Woman faces trial for using daughters to sell drugs
NORRISTOWN >> A Norristown woman must answer to charges in Montgomery County Court that she was involved in drug trafficking and endangered her daughters by using her children to help sell the drugs.
Suleyka Santiago, 34, of the 400 block of West Logan Street, waived her preliminary hearing before District Court Judge Margaret Hunsicker on charges of solicitation of minors to traffic drugs, endangering the welfare of children, possession with intent to deliver controlled substances, possession of controlled substances and criminal use of a communication facility in connection with alleged incidents that occurred in June.
Santiago will remain free on $10,000 unsecured bail while she awaits a formal arraignment hearing on the charges in county court on Sept. 21. During the arraignment hearing, a judge will schedule a trial date.
With the charges, prosecutors alleged Santiago was “engaged in the illicit drug trade by regularly conducting street level pill sales” in the county.
“Investigators have conducted a series of controlled purchases of drugs and during the first controlled purchase, Santiago arranged the drug transaction, but allowed her juvenile daughters, ages 12 and 14, to conduct the transaction inside Santiago’s rental vehicle while Santiago was nearby inside an establishment,” county Detective Andrew Rook alleged in a criminal complaint.
During a second controlled drug buy, Santiago met with an informant and conducted the drug transaction, detectives alleged.
The investigation began in June when an informant told county and Norristown detectives that Santiago had taken over the alleged drug trafficking enterprise of her boyfriend, Kenneth Scott, 48, of Powell Street in Norristown, who was arrested last year and is in jail awaiting court action on charges of possession with intent to deliver controlled substances. At that time, Scott was selling what was confirmed by lab tests to be counterfeit oxycodone pills comprised of fentanyl, according to a news release issued by county prosecutors.
The informant claimed Santiago was distributing fentanyl pills to her drug customers in and around Norristown, according to the arrest affidavit filed by Rook.
During the ensuing investigation, an informant arranged to purchase oxycodone pills from Santiago at a location outside an undisclosed Norristown establishment and detectives placed the meeting location under surveillance, according to court papers.
When the informant entered the passenger side of a rental vehicle linked to Santiago they observed two juvenile females inside Santiago’s vehicle and subsequently identified them as Santiago’s 12- and 14-yearold daughters, according to the arrest affidavit. One of the daughters took the money from the informant and the other provided the informant with the drugs, detectives alleged.

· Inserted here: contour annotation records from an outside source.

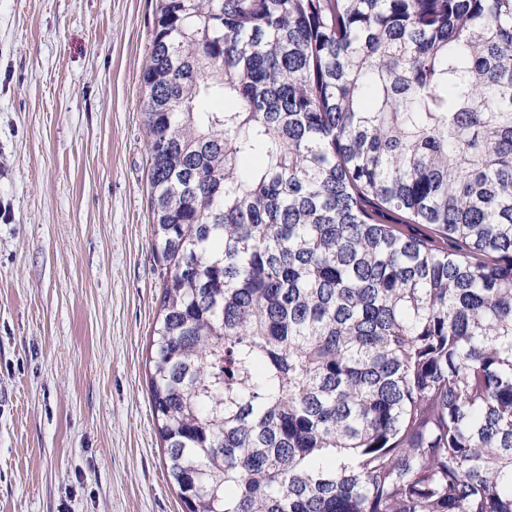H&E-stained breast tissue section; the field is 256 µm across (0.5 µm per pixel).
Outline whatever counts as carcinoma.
Instances as JSON below:
<instances>
[{
  "label": "carcinoma",
  "instance_id": "carcinoma-1",
  "mask_svg": "<svg viewBox=\"0 0 512 512\" xmlns=\"http://www.w3.org/2000/svg\"><path fill=\"white\" fill-rule=\"evenodd\" d=\"M142 84L182 512H512V0H157Z\"/></svg>",
  "mask_w": 512,
  "mask_h": 512
}]
</instances>
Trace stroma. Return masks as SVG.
Returning <instances> with one entry per match:
<instances>
[{"mask_svg": "<svg viewBox=\"0 0 512 512\" xmlns=\"http://www.w3.org/2000/svg\"><path fill=\"white\" fill-rule=\"evenodd\" d=\"M156 0H0V512H181L149 390Z\"/></svg>", "mask_w": 512, "mask_h": 512, "instance_id": "stroma-1", "label": "stroma"}]
</instances>
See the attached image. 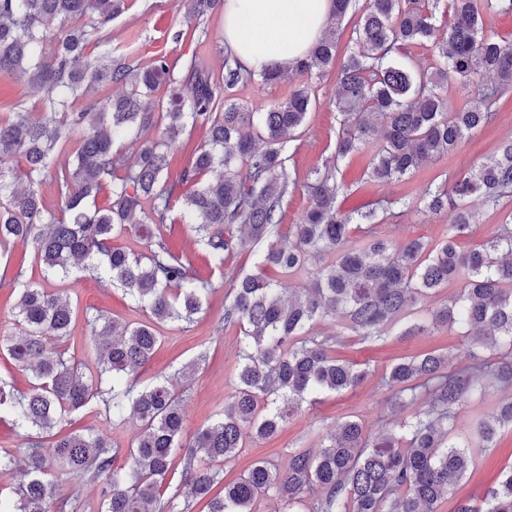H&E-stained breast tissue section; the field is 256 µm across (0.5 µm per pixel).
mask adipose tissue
I'll use <instances>...</instances> for the list:
<instances>
[{
    "label": "adipose tissue",
    "mask_w": 512,
    "mask_h": 512,
    "mask_svg": "<svg viewBox=\"0 0 512 512\" xmlns=\"http://www.w3.org/2000/svg\"><path fill=\"white\" fill-rule=\"evenodd\" d=\"M332 0H224V43L246 68L261 71L271 36L281 39L278 58H303L323 34Z\"/></svg>",
    "instance_id": "obj_1"
}]
</instances>
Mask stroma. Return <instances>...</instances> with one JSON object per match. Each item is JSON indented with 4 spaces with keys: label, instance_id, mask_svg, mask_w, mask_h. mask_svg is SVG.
I'll use <instances>...</instances> for the list:
<instances>
[{
    "label": "stroma",
    "instance_id": "obj_1",
    "mask_svg": "<svg viewBox=\"0 0 512 512\" xmlns=\"http://www.w3.org/2000/svg\"><path fill=\"white\" fill-rule=\"evenodd\" d=\"M223 34V8L209 11L200 19L189 20L178 9L177 0H126L125 11L106 30L101 47L142 64L162 55L179 59L183 64L195 62L209 75L214 86L222 87L223 97L253 112L266 111L285 101L294 90L309 81L305 76L291 72L277 83L266 84L256 79L224 89L226 51ZM309 82L315 88L316 105L298 136L287 142L282 152L289 180L282 205V225L286 228L299 222L309 205L305 190L308 179L314 171L334 162L338 165L337 177L345 184L338 198L341 211L362 210L380 200L404 198L409 200V207L384 219L379 226L380 233L396 240L420 237L432 244L439 243L448 235L453 213L447 210L436 215L421 209L418 198L426 184L463 176L512 141L511 91L500 98L493 123L472 131L448 156L432 159L404 180L374 182L367 175L370 151L339 162L333 159L340 123L335 107L336 70H329L323 77ZM181 212V205H174L168 219L173 229L166 239L193 272L212 280L214 289L193 323L173 322L158 326L161 341L153 358L141 370L139 381L147 385L181 373L176 388L183 393L181 407L186 431L191 434L215 419L237 386L238 333L235 327L224 323V303L230 278L250 272L254 256L250 249L237 250L226 257L223 270H215L213 264L206 261L195 232L183 224ZM19 270L23 271L25 279L67 294L75 318L63 345L86 369H93L96 363L95 341L85 321L86 314L100 311L129 323L144 318L142 310L136 308L122 289L100 285L88 277L75 282L44 279L43 269L31 247L17 242L0 249V337L14 332L15 295L8 282ZM312 333L318 338L330 339L337 358L366 370L363 385L341 393L327 392L315 405H302L272 438L245 436L239 454L224 464L225 481L237 479L259 460L286 467L293 451L319 448L337 423L345 419L360 421L366 432L373 435L398 429L410 411L392 406L391 393L383 377L389 366L401 357L438 349L447 353L452 369L471 364V359L460 352L461 329L457 326L439 328L433 336L421 339H403L393 333L376 344L361 341L346 329L340 318L316 323ZM510 397L512 388L486 384L481 393L457 409L454 435L461 439L469 437L477 419L492 416L499 404ZM67 427L105 435L112 444L122 448L128 447L139 433L135 421L109 422L94 407L72 415ZM470 454L474 460L470 473L455 493L440 503L439 512H453L461 498L482 500L497 484L502 470L512 465V429L502 428L496 447H474Z\"/></svg>",
    "mask_w": 512,
    "mask_h": 512
}]
</instances>
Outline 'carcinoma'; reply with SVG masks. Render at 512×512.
<instances>
[{"mask_svg":"<svg viewBox=\"0 0 512 512\" xmlns=\"http://www.w3.org/2000/svg\"><path fill=\"white\" fill-rule=\"evenodd\" d=\"M216 2L180 0L192 18ZM440 2L366 0L358 8L355 0H333L324 36L305 57L265 69L262 81H277L290 70L321 75L336 62V28L348 14L358 15L357 50L338 77L334 160L370 147L369 178L400 180L488 125L492 103L512 89V44L483 25L487 13H512V0H448V28L436 42L430 71L398 54L403 44L436 37ZM124 6L125 0H0V74L41 95L43 106L33 117L18 102H0V248L17 240L29 244L46 274L75 281L88 274L117 284L146 312L138 323L105 314L88 319L96 371L87 374L67 349L51 347V340L69 336V299L17 274L18 334L4 339V350L33 382L18 393L0 380V411L27 438L22 457L0 455V471L22 462L27 481L0 488V512H50L60 474L99 485L101 512H190L191 497L208 499V512H252L257 498L269 493L286 512L316 493L314 512H438L473 465L469 445L451 436L456 408L484 379L512 386V212L482 246L461 252L456 244L475 223L471 202L497 208L512 198V144L462 178L427 186V210L456 212L448 237L432 248L420 238H384L376 230L375 208L340 212L343 184L334 166L314 173L306 186L309 207L284 238L288 182L281 150L311 109V88L301 86L265 112H248L224 103L193 63L177 79L165 56L141 66L110 51L93 54L103 28ZM51 32L57 45L44 57L40 43ZM486 76L496 82L478 97L464 103L449 97L451 84L466 87ZM253 77L233 56L225 58V86ZM162 85L168 100L158 101L156 110L146 107L143 95ZM105 86L122 92L69 111L70 97ZM189 124L206 129L208 146L195 150L191 164L167 182L165 152L141 134L161 127L165 137L176 139ZM72 139L73 159L62 164L59 153ZM207 173L215 178L180 194V186ZM47 176L61 201L57 212L42 197ZM106 189L112 205L100 208L97 198ZM145 200L148 212L142 210ZM178 201L215 264L224 265V257L240 247L255 250V272L231 280L224 305V324L239 328L236 390L224 414L189 437L173 383L143 386L138 378L159 342L154 325L192 322L213 290L212 281L192 274L166 242L168 214ZM362 224L367 238L357 244L353 232ZM128 230L147 237V252L113 245ZM308 266L312 287L288 295L264 276L269 267L287 274ZM456 282L462 288L451 303L407 324L398 336H430L440 326L458 324L468 327L466 356L486 345L500 350V359L464 371L450 369L448 356L434 350L403 358L390 367L385 384L401 404L424 397L427 410L413 414L401 432L367 436L360 422L346 419L317 451H294L284 468L258 460L238 480L224 482V462L242 447L244 431L270 438L304 402L356 388L366 378V371L332 356L328 340L309 335L313 323L339 313L362 341L383 342L420 299ZM91 405L109 421L139 425L126 450L130 466L115 465L119 449L103 436L63 431L71 415ZM506 424L512 426V401L497 417L476 422L475 442L495 446ZM46 442L53 466L43 453ZM178 454L184 461L180 488L169 495ZM217 486L222 493L211 495ZM453 512H512V468L482 504L460 500Z\"/></svg>","mask_w":512,"mask_h":512,"instance_id":"obj_1","label":"carcinoma"}]
</instances>
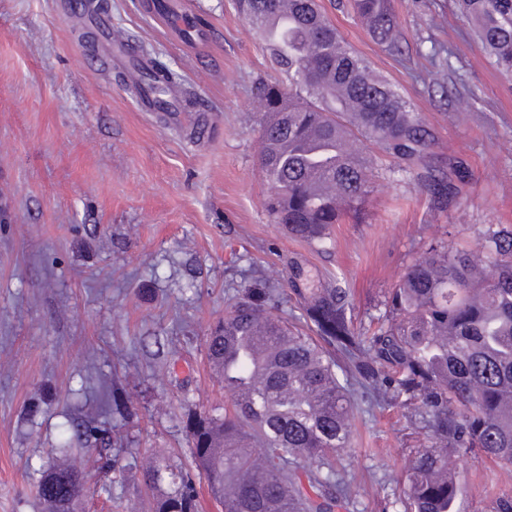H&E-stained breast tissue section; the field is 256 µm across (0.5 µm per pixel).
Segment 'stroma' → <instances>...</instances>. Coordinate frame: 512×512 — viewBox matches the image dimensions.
Here are the masks:
<instances>
[{"mask_svg": "<svg viewBox=\"0 0 512 512\" xmlns=\"http://www.w3.org/2000/svg\"><path fill=\"white\" fill-rule=\"evenodd\" d=\"M72 0H0V512H47L43 470L76 408L104 414L102 383L121 384L128 417L105 416L125 458L189 454L188 411H224L205 336L234 289L262 274L287 284L339 278L357 319L378 315L387 288L448 227L478 240L512 224V79L476 41L458 0H394L400 50L377 44L338 0L326 17L371 69L433 123L440 153L473 171L440 211L398 169L384 171L363 224H339L321 249L288 237L266 209L254 87L275 78L233 0H179L213 33L193 44L143 0H110L113 32L181 76L196 103L177 124L142 111L107 42L89 47ZM470 98L468 109L455 104ZM212 133L186 135L196 111ZM342 457L354 512H399L410 451L423 437L396 408L359 409ZM462 471V512H494L512 468L480 455ZM492 492H485V478ZM137 482L112 483L85 512H151Z\"/></svg>", "mask_w": 512, "mask_h": 512, "instance_id": "stroma-1", "label": "stroma"}]
</instances>
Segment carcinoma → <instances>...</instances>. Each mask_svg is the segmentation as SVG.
<instances>
[{
	"instance_id": "obj_1",
	"label": "carcinoma",
	"mask_w": 512,
	"mask_h": 512,
	"mask_svg": "<svg viewBox=\"0 0 512 512\" xmlns=\"http://www.w3.org/2000/svg\"><path fill=\"white\" fill-rule=\"evenodd\" d=\"M270 51L280 81H261L259 171L266 210L289 236L324 246L337 224H360L382 159L446 210L472 179L436 150L437 132L372 73L325 18L318 0H236ZM372 38L398 48L393 0H350ZM474 35L512 72V0H461ZM294 301L283 309L284 299ZM384 311L357 324L340 283L285 290L263 277L235 289L205 346L224 376L221 417L187 413L191 465L139 463L114 453L98 419H68L62 462L36 492L47 512H82L84 473L63 462L72 445L112 458L110 473L152 494L154 512H201L200 484L224 512H346L351 482L340 454L355 412L395 407L425 431L395 499L402 512H461L454 456L512 467V224H490L476 245L430 244L388 289ZM112 412L128 414L123 387Z\"/></svg>"
}]
</instances>
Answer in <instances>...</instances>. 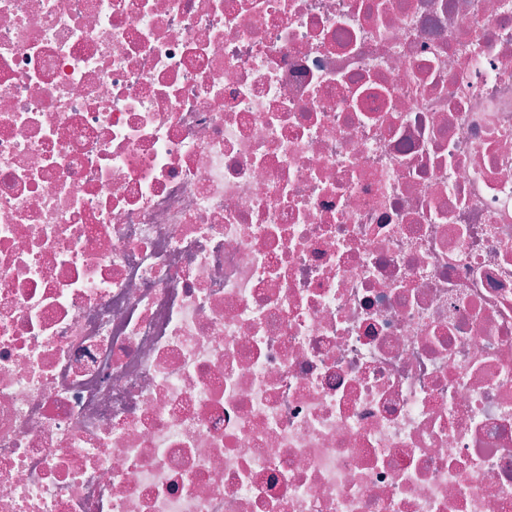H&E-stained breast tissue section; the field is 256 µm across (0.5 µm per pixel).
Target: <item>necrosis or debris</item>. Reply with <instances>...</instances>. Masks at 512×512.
I'll list each match as a JSON object with an SVG mask.
<instances>
[{
    "instance_id": "necrosis-or-debris-1",
    "label": "necrosis or debris",
    "mask_w": 512,
    "mask_h": 512,
    "mask_svg": "<svg viewBox=\"0 0 512 512\" xmlns=\"http://www.w3.org/2000/svg\"><path fill=\"white\" fill-rule=\"evenodd\" d=\"M0 512H512V0H0Z\"/></svg>"
}]
</instances>
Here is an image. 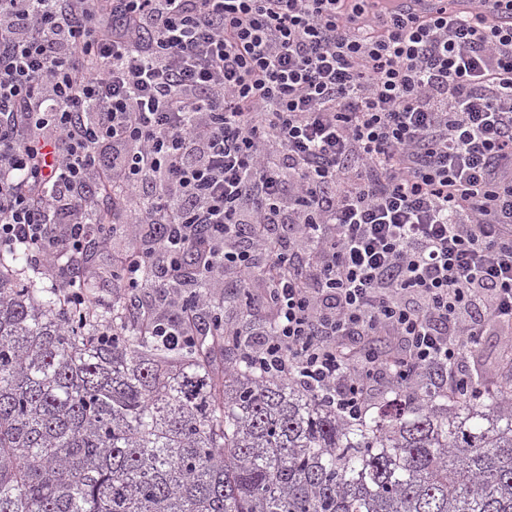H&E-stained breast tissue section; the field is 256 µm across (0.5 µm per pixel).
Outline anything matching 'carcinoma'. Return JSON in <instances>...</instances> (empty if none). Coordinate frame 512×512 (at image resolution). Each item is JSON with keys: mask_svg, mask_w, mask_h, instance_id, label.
I'll use <instances>...</instances> for the list:
<instances>
[{"mask_svg": "<svg viewBox=\"0 0 512 512\" xmlns=\"http://www.w3.org/2000/svg\"><path fill=\"white\" fill-rule=\"evenodd\" d=\"M0 257V512H512V386L362 419L214 348L106 331Z\"/></svg>", "mask_w": 512, "mask_h": 512, "instance_id": "carcinoma-1", "label": "carcinoma"}]
</instances>
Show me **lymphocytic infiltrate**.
Masks as SVG:
<instances>
[{
  "label": "lymphocytic infiltrate",
  "instance_id": "f902f5d3",
  "mask_svg": "<svg viewBox=\"0 0 512 512\" xmlns=\"http://www.w3.org/2000/svg\"><path fill=\"white\" fill-rule=\"evenodd\" d=\"M486 3L0 0V253L66 292L63 254L138 228L128 292L193 268L246 306L262 267L273 321L216 335L354 419L380 384L467 390L492 327L512 379V28ZM168 304L153 334L193 346L211 298Z\"/></svg>",
  "mask_w": 512,
  "mask_h": 512
}]
</instances>
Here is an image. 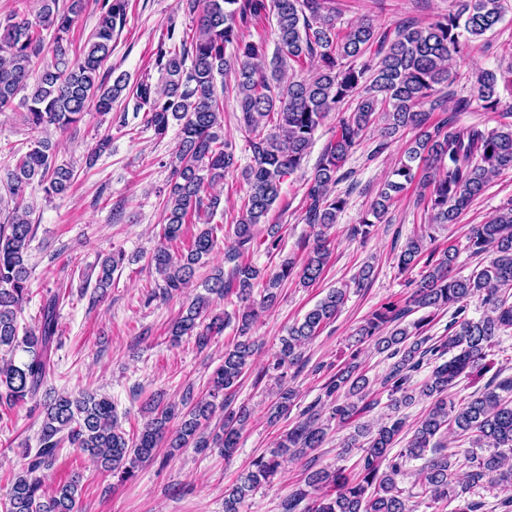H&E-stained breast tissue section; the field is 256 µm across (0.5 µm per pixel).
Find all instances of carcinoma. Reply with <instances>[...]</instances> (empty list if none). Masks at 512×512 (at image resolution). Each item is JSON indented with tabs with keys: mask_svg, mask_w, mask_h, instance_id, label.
<instances>
[{
	"mask_svg": "<svg viewBox=\"0 0 512 512\" xmlns=\"http://www.w3.org/2000/svg\"><path fill=\"white\" fill-rule=\"evenodd\" d=\"M39 26L14 11L0 20V108L9 106L17 93L25 98L27 121L34 131L48 126L66 131L84 117L92 104L107 113L128 88V77L112 79L100 74L112 55V38L123 29L129 0H102L101 15L82 55L72 59L64 45L83 0H38ZM186 0L189 13L197 14L193 34L167 31L155 58L162 83L146 80L136 85V109L146 112L145 126L158 138L177 123L180 142L172 167L165 204L161 241L150 257L160 277L162 293L187 287L198 267L217 246V227L210 224L221 197L207 189L240 172L249 185L241 219L231 225L234 263L204 283L185 313L172 323L170 336L195 337L201 350L225 325L236 321L238 340L224 350V361L214 371L206 392L197 397L188 388L181 405L160 399L147 400L148 415L142 430L130 436L118 425L112 400L96 393H39L54 371L52 359L58 344L59 310L65 294L56 291L43 301L38 320L18 334V314L29 298L31 270L26 263L34 225L29 211L15 208L11 222L0 224V406L32 403L42 416L38 448L25 451L27 462L8 492L7 512H76L80 476L54 487L45 484V471L55 461L57 449L67 442L93 459L101 472L122 484L135 468L153 457L164 445L181 448H220L230 455L237 448L250 412L231 407L233 392L253 364L256 343L251 336L259 307L277 300L282 284L295 276L304 287L318 283L327 267L330 249L327 231L347 204L334 193L346 178L340 173L364 131L381 126L382 150L407 130L417 131L414 145L395 164L377 193L367 216L352 227L363 239L370 236L401 193L415 188L418 201L433 224H452L501 171L512 169V127L486 129L460 125L456 112L477 102L488 112L501 106L499 80L512 84V65L505 70H481L473 76L472 94L456 101L448 111L447 88L456 80V60L466 57L470 42L492 31L507 12L508 0H456L454 8L426 24L407 23L394 31H377L370 20L346 30L336 26L328 0ZM275 20V49L268 53L263 36L247 33L262 17ZM56 32L54 62L33 77L43 50L40 29ZM374 57L365 61L369 51ZM191 65H186V61ZM231 76L244 128L249 133L251 163L239 168L232 142L218 130L224 115V94L217 93L216 77ZM337 113L332 136L307 179L304 221L312 229L313 243L299 267L292 261L263 272L241 260L246 246L258 234V226L280 197L284 178L301 168L316 131L328 115ZM74 171L55 163L49 140L37 141L19 157L8 173L7 189L23 195L34 181L48 194L63 195ZM202 224L182 253L170 244L183 235L188 224ZM426 235L407 240L397 254L401 272L411 270L426 256V271L411 281L413 289L404 303L388 302L371 312L356 330L357 342H374L375 348L393 360L382 379L390 406L400 411L420 396L430 400L421 418L406 425V418L390 416L376 425H360L344 441L340 457L356 448L358 470L346 473L315 467L309 455L322 447L328 426L320 421L316 405L300 413V420L279 437L275 447L256 457L235 484L224 489V512H243L246 500L272 482L282 463L306 460L304 484L281 502L282 512H413L412 493L400 483L414 476L420 495L435 505H448L486 484L512 488V378L488 384L484 391L455 406L448 392L461 380L482 372L489 349L505 333L512 332V202L490 220L471 227L467 246L475 256L491 254L487 266L467 277L453 274L456 248L441 257L427 250ZM121 252L105 257L96 288L106 291L112 273L123 263ZM263 283L260 306L251 303L257 282ZM350 286L331 288L303 318L280 338L275 359L264 373L277 383L267 420L274 425L291 413L297 392L284 386L282 370L298 366L303 347L317 337L344 307ZM236 295L244 303L234 314H209L213 298ZM478 297L483 313L468 315L464 301ZM454 308L448 336L435 340L423 335L440 310ZM427 315L409 324L411 313ZM429 374L418 387L413 374L423 366ZM330 401L331 418L349 424L372 405L369 379L361 371L357 353L336 368L323 387ZM224 413L222 429L206 433L216 412ZM179 428L170 431L172 420ZM410 435L403 452L393 456L394 443ZM461 448L449 453L448 444ZM410 460L423 464L415 472ZM466 468L456 480L457 468Z\"/></svg>",
	"mask_w": 512,
	"mask_h": 512,
	"instance_id": "carcinoma-1",
	"label": "carcinoma"
}]
</instances>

Santiago was inside a nearby establishment at the time of the alleged drug transaction, according to court papers.
During the surveillance, detectives observed the juveniles exiting the vehicle and entering the establishment and then returning to the vehicle on multiple occasions and Santiago was later observed leaving the establishment and getting into the driver’s seat of the vehicle and departing with the two juveniles, according to the criminal complaint.
The pills purchased by the informant were blue and stamped “M30” and are suspected of being fake oxycodone pills and are undergoing lab testing, prosecutors said.
During a second controlled buy in June, the informant arranged for another purchase of 30 mg oxycodone pills and this time conducted a hand-tohand purchase of the pills with Santiago, according to the criminal complaint.
Assistant District Attorney Evan Correia is prosecuting the case.